V12 NA ランボルギーニ・アヴェンタドールSVJロードスターに試乗 至高の1台

2019.08.28

サマリー

特別なアヴェンタドールSVJの屋根を切り離したら、どんなクルマが誕生するのでしょうか。果たして、今手に入るスーパーカーの中で最も記憶に残る、さらに特別な1台となったようです。

もくじ

40万ポンド(5200万円)に迫る価格
自然吸気V型12気筒は過去最高の770ps
常にコントロールしやすいパフォーマンス
優れたシャシーは感情的なエンジンのため
いま手に入る至高のランボルギーニ
ランボルギーニ・アヴェンタドールSVJロードスターのスペック

40万ポンド(5200万円)に迫る価格

translation:Kenji Nakajima(中嶋健治)

ランボルギーニのモデルの中でも特別な期待が込められた名前「イオタ」。アヴェンタドールに追加されたSVJとは、スーパー・ヴェローチェ・イオタの略。このクルマは究極のアヴェンタドールであることは想像に難くない。緻密な技術だけでなく、感情を揺さぶられるほど絢爛なマット・ブロンズカラーのアピアランスも。

最高速度は350km/hに達するが、費用もやはり究極的。コントラスト・ステッチと、ロッカーカバーやドアミラーに施されるカーボンファイバー製トリムを追加したら、その価格は40万ポンド(5200万円)に届く。ディーラーに向かう前に、少し冷静になって考えてみよう。

ランボルギーニ・アヴェンタドールSVJロードスター
ランボルギーニ・アヴェンタドールSVJロードスター

カンナム・レースに出場するスポーツカーのようなエクステリアだが、空力的な洗練性の裏付けでもある。電子アクチュエーターを内蔵したフロントスプリッターが整流した気流は、アンダーボディに設けられたボルテックスジェネレーターへと送られ、ダウンフォースを稼ぐ。

またクーペと同様に、気流をコントロールするフラップのネットワークも存在する。
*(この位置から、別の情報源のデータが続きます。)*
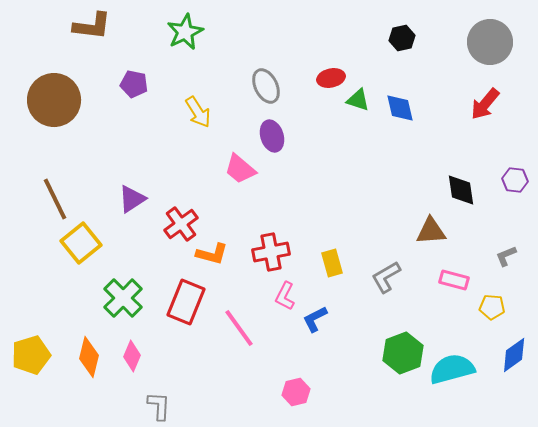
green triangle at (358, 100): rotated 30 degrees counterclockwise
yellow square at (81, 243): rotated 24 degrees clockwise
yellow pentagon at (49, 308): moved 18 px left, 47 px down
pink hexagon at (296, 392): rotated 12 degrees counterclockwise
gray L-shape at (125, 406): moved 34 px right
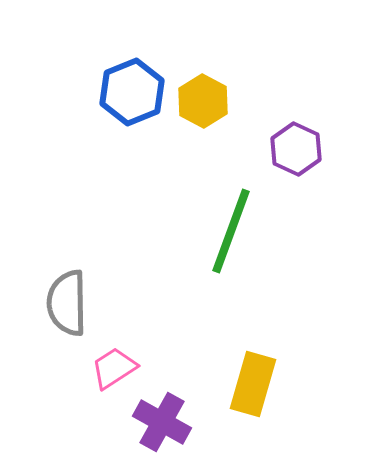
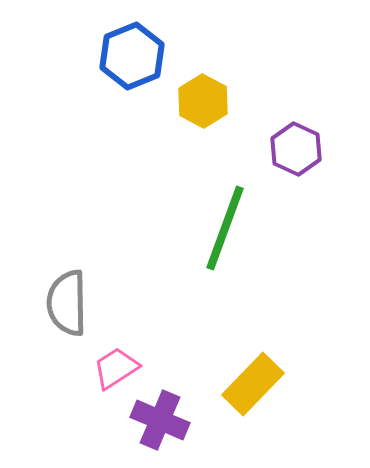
blue hexagon: moved 36 px up
green line: moved 6 px left, 3 px up
pink trapezoid: moved 2 px right
yellow rectangle: rotated 28 degrees clockwise
purple cross: moved 2 px left, 2 px up; rotated 6 degrees counterclockwise
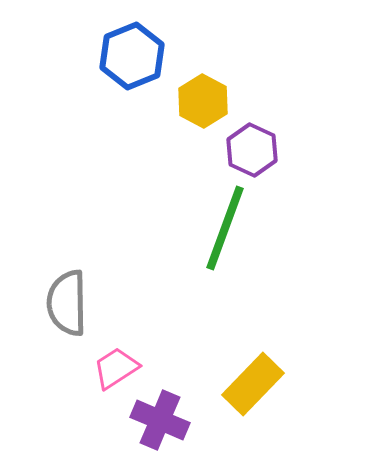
purple hexagon: moved 44 px left, 1 px down
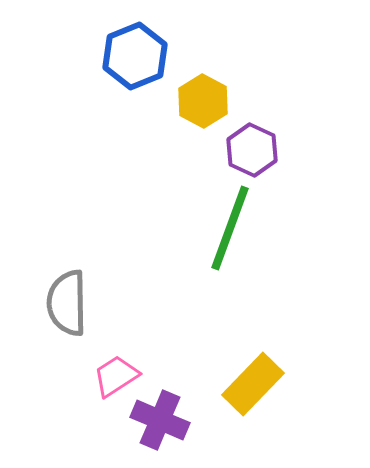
blue hexagon: moved 3 px right
green line: moved 5 px right
pink trapezoid: moved 8 px down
カーボンファイバー製の巨大なリアウィングの左右へと空気を送りダウンフォースを生み出すこともできるし、ストールさせてボディーロールを抑え込むことも可能。あるいは直線スピードを最大限にまで高めることにも貢献する。機能を確認するにはサーキットに持ち込むしかないが、効果は間違いなかったようで、クーペはニュルブルクリンクのラップレコードを更新した。素晴らしい。

ロードスター化に当たり増えた車重は、クーペ比でわずか50kg。0-100km/h加速は3秒以下でこなすが、クーペよりは0.1秒だけ劣る。基本的にメカニカル面では同じと考えていい。